Problem Description
Given a maze represented as a 2D grid where 0 denotes an empty space and 1 denotes a wall, a ball starts at the given start position and must roll to a destination position. The ball moves continuously in one of the four directions (up, down, left, right) until it hits a wall. It can only change direction when it stops. The goal is to find the shortest distance (i.e., the number of empty spaces traversed, counting the destination but not the starting cell) for the ball to stop exactly at the destination. If no such path exists, return -1.
Key Insights
- The ball rolls until it hits a wall, so each move is not one step but a continuous travel in a direction.
- The problem can be modeled as finding the shortest path in a weighted graph where nodes are positions in the maze and edge weights are the distance traveled in that roll.
- A priority queue (min-heap) based algorithm, such as Dijkstra’s algorithm, is ideal since each roll covers variable distances.
- Always check if the new computed distance for a cell is less than a previously recorded one before pushing it to the heap.
Space and Time Complexity
Time Complexity: O(m * n * log(m * n)), where m and n are the maze dimensions (each cell may get processed and queued with a logarithmic cost).

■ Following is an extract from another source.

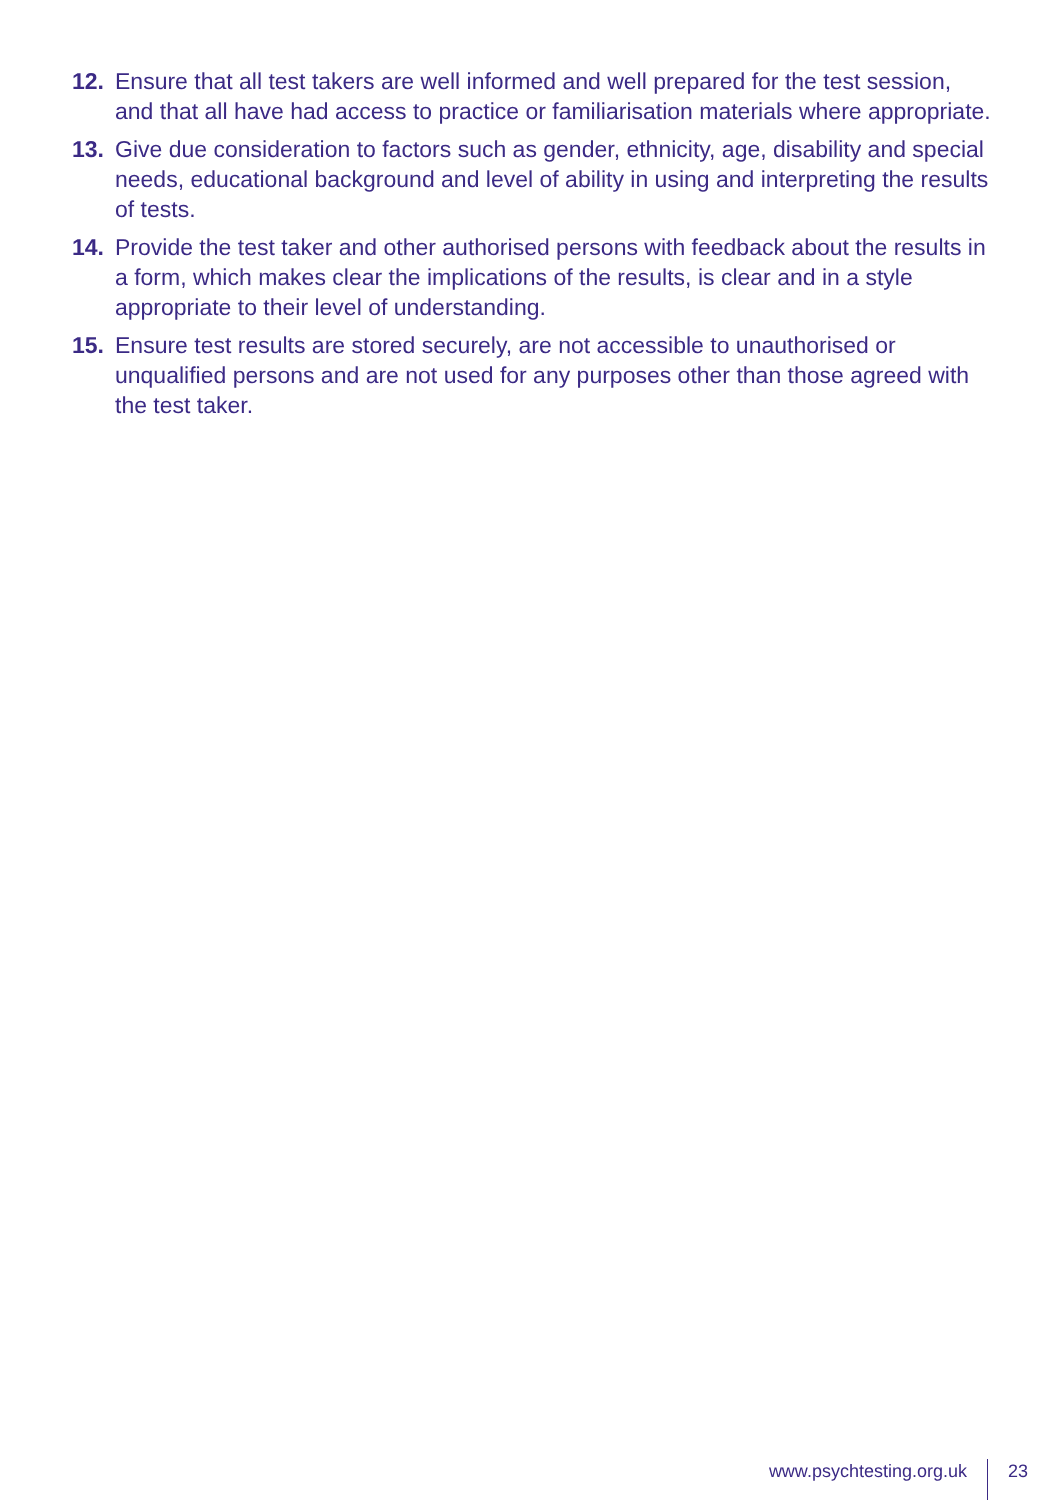12. Ensure that all test takers are well informed and well prepared for the test session, and that all have had access to practice or familiarisation materials where appropriate.
13. Give due consideration to factors such as gender, ethnicity, age, disability and special needs, educational background and level of ability in using and interpreting the results of tests.
14. Provide the test taker and other authorised persons with feedback about the results in a form, which makes clear the implications of the results, is clear and in a style appropriate to their level of understanding.
15. Ensure test results are stored securely, are not accessible to unauthorised or unqualified persons and are not used for any purposes other than those agreed with the test taker.
www.psychtesting.org.uk 23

Space Complexity: O(m * n) for maintaining the distance matrix and the priority queue.
Solution
We solve the problem using a modified version of Dijkstra’s algorithm. The maze grid is treated as a graph where each cell is a node and an edge exists between the current cell and the cell where the ball stops after rolling in one direction. For every cell popped from the priority queue, we roll the ball in all four directions until it hits a wall, counting the number of steps taken. If the distance calculated from this roll is shorter than a previously stored distance for the stopping cell, we update the distance and add it to the priority queue. This process continues until we either reach the destination (and return the distance) or exhaust all possibilities (returning -1).